» Tugas Wajib 1
Menurut teks tentang peran ayah dalam pengasuhan anak, apa manfaat bermain bersama ayah bagi balita usia 2-5 tahun?
» Tugas Wajib 2
Tulis lanjutan teks tentang peran ayah dalam pengasuhan anak, dimulai tepat setelah kalimat terakhirnya.

» Teks
Bagikandakwah - Sahabat Dakwah, Mungkin Indonesia
disebut-sebut sebagai negeri tanpa ayah (fatherless country), ayah ada tapi
seperti tiada.
Anggapan bahwa masalah pengasuhan hanya ranah ibu, sementara
bekerja dan mencari nafkah adalah ranah ayah, mengakibatkan banyak anak
mengalami ketiadaan peran ayah. Ayah sibuk dengan pekerjaan, hingga merasa tak
punya waktu untuk berinteraksi dengan anak. Di sisi lain, dalam kultur daerah
tertentu di Indonesia, ayah mengasuh anak masih dianggap tabu dan merendahkan
kehormatan sang ayah.
Padahal, jika diibaratkan burung yang memiliki dua sayap,
anak membutuhkan keduanya untuk terbang tinggi ke angkasa. Kedua sayap itu
adalah ayah dan ibunya, yang semestinya dapat mengantarkan jiwa dan raga sang
anak tumbuh optimal menjadi generasi unggulan harapan bangsa.
Sama
Pentingnya
Naomi Soetikno, M.Pd, Psikolog, praktisi sekaligus konsultan
psikologi klinis dan pendidikan, menjelaskan, peran ayah dalam pengasuhan anak
(fathering) sama pentingnya dengan peran ibu. Lebih lanjut Naomi menyebutkan,
banyak riset menunjukkan bahwa dengan adanya ayah yang turut berperan serta dan
aktif dalam pengasuhan anak akan memberikan keuntungan besar bagi perkembangan anak.
Seperti disebutkan dalam riset yang dilakukan Michael Lamb,
psikolog dari University of Cambridge, Inggris, yang telah melakukan banyak
penelitian mengenai peran ayah bagi anak. Ia mengatakan, ayah berperan dalam membantu perkembangan
kemampuan sosial-emosional, kognitif, bahasa, dan motorik anak.
“Pada balita usia 0-2 tahun, bermain bersama ayah akan
membantu perkembangan sensor motorik mereka. Sedangkan pada balita usia 2-5
tahun akan membantu perkembangan logika mereka. Anak yang banyak bermain bersama ayahnya,
logika dalam berpikir akan lebih jalan dan lebih mudah bersosialisasi. Sedangkan
anak yang lebih dekat dengan ibunya akan menjadi anak yang lebih hangat
disebabkan sifat ibu yang lebih ‘ngemong’. Tentunya akan sangat baik jika anak
dekat secara emosional dengan kedua orang tuanya," jelas dosen Fakultas
Psikologi Universitas Tarumanagara, Jakarta, ini.
Penentu
Masa Depan
Berlanjut sampai menginjak usia remaja menuju dewasa, urai
Naomi, anak yang kerap berdiskusi dengan ayahnya mengenai persoalan-persoalan
atau informasi yang ditemui sehari-hari akan memiliki keterampilan penyelesaian
masalah yang lebih baik. “Mereka unggul pada fungsi kognitif dalam hal
pemecahan masalah, orientasi masa depan yang lebih konkret, aktif bersekolah,
prestasi ekonomi yang lebih baik, santun bersikap terhadap orangtua dan orang
lain, kemampuan bersosialisasi yang baik, kurangnya perilaku bermasalah, dan
anak menjadi lebih sehat mental,” tambahnya.

» Isi Data
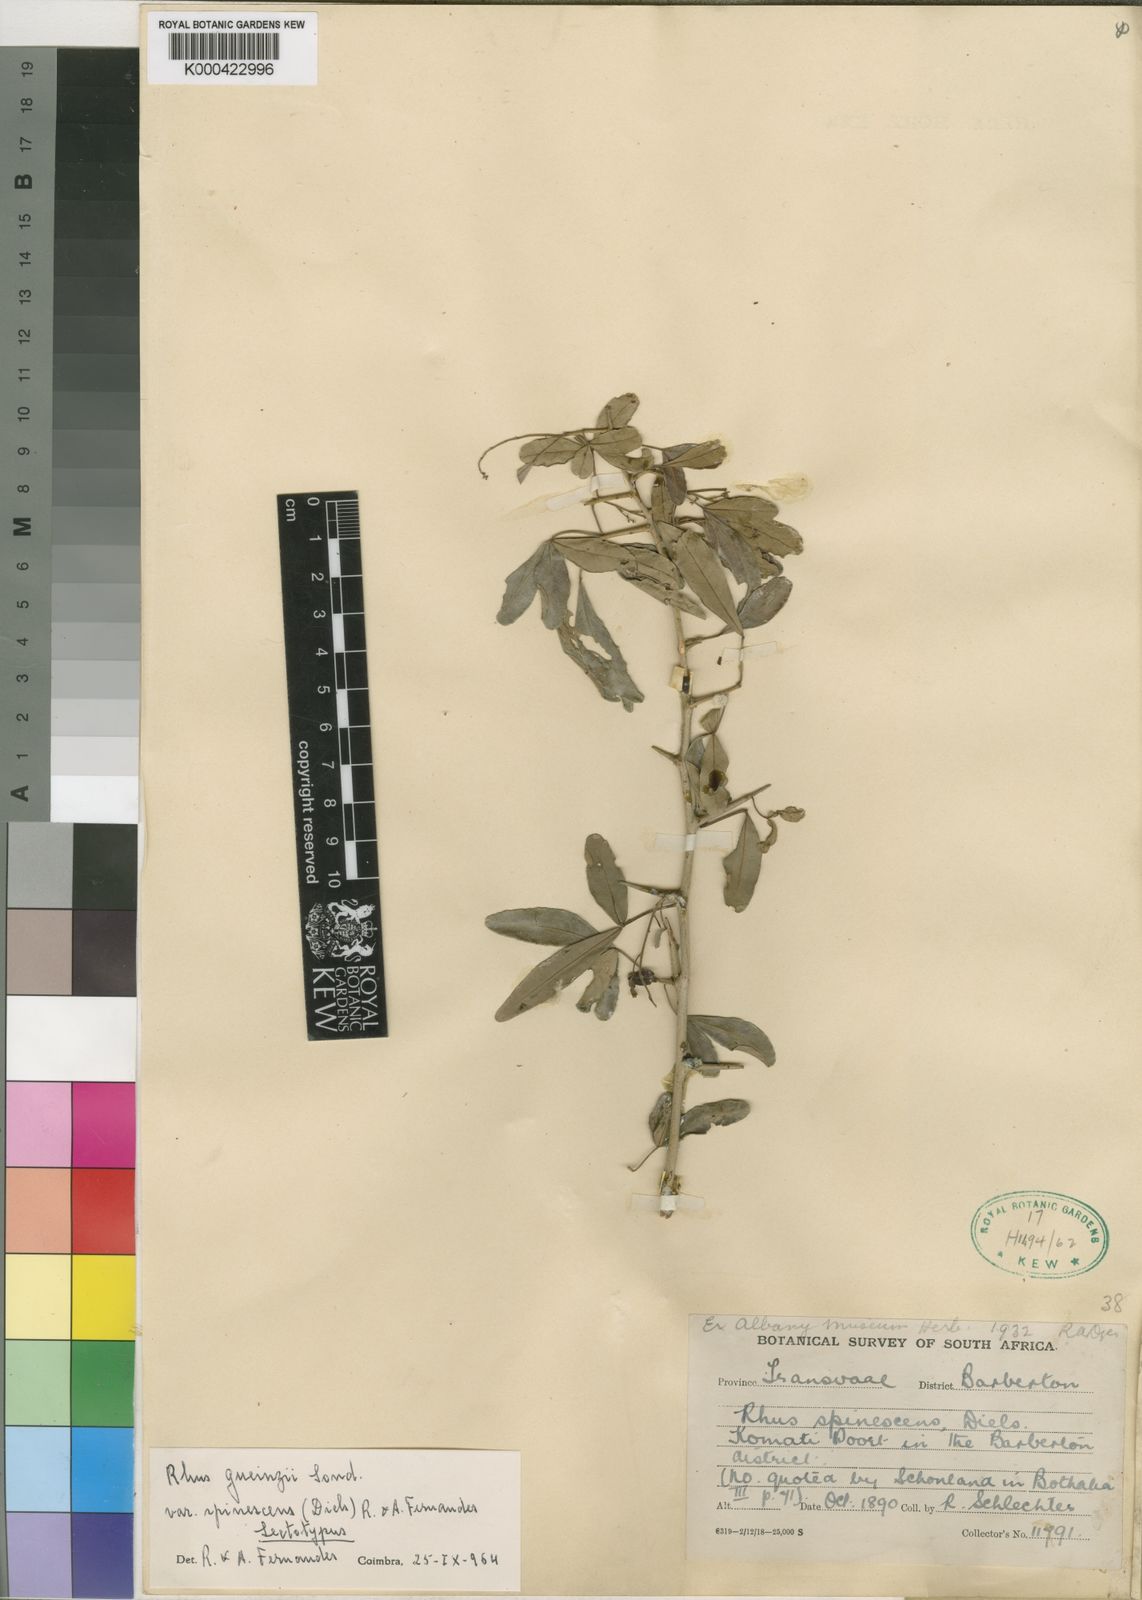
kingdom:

» Hasil Tugas 1
Bermain bersama ayah membantu perkembangan logika mereka.

» Hasil Tugas 2
Ayah menjadi role-model mengenai figur laki-laki, sehingga
akan memengaruhi konsep diri sang anak. “Remaja putra yang memiliki ayah yang
berperan aktif dalam pengasuhan akan meniru perilaku ayahnya dalam berinteraksi
di lingkungan sosial maupun terhadap lawan jenisnya. Untuk remaja putri yang
memiliki ayah yang berperan aktif dalam pengasuhan, maka ayah sebagai model
saat remaja putri mencari teman lawan jenisnya," ungkap Naomi.
Namun, jika ayah tidak hadir dalam pengasuhan, Naomi
menyebutkan, akan terjadi ketimpangan dalam perkembangan anak. Efek lebih
lanjutnya adalah kenakalan remaja, kecanduan pornografi, narkoba, pergaulan
bebas, dan penyimpangan lainnya.
"Anak akan kehilangan role-model, sumber pelindung,
sumber pemberi aturan, dan disiplin. Hal ini berdampak pada pola berpikir untuk
memecahkan masalah dengan cara-cara yang kurang logis, serta banyak dipengaruhi
emosi yang tidak stabil dalam interaksi di lingkungan sosialnya," papar
Naomi.
Bentuk
Peran Ayah
Lalu, seperti apa bentuk peran pengasuhan yang bisa
dilakukan oleh seorang ayah? Dari teori mengenai keterlibatan ayah dalam
pengasuhan oleh Lamb, Naomi menjelaskan, ada tiga unsur dalam bentuk peran
ayah, yaitu:
1. Interaksi
Mencakup interaksi bermain, yakni ayah dan anak secara aktif
bermain bersama, dengan tujuan memberikan kesenangan pada anak; interaksi
fungsional, ayah merawat anak dalam hal yang tidak dapat dilakukan oleh anak sendiri,
seperti berpakaian, menjaga kesehatan/kebersihan, ataupun menyuapi makan;
interaksi paralel, yaitu interaksi ayah dan ibu dalam melakukan kegiatan
merawat anak bersama; interaksi transisi, yakni aktivitas ayah membimbing anak
melakukan kegiatan satu ke yang lainnya. Misal, mengingatkan waktu untuk tidur,
waktu untuk berangkat/pulang dari sekolah.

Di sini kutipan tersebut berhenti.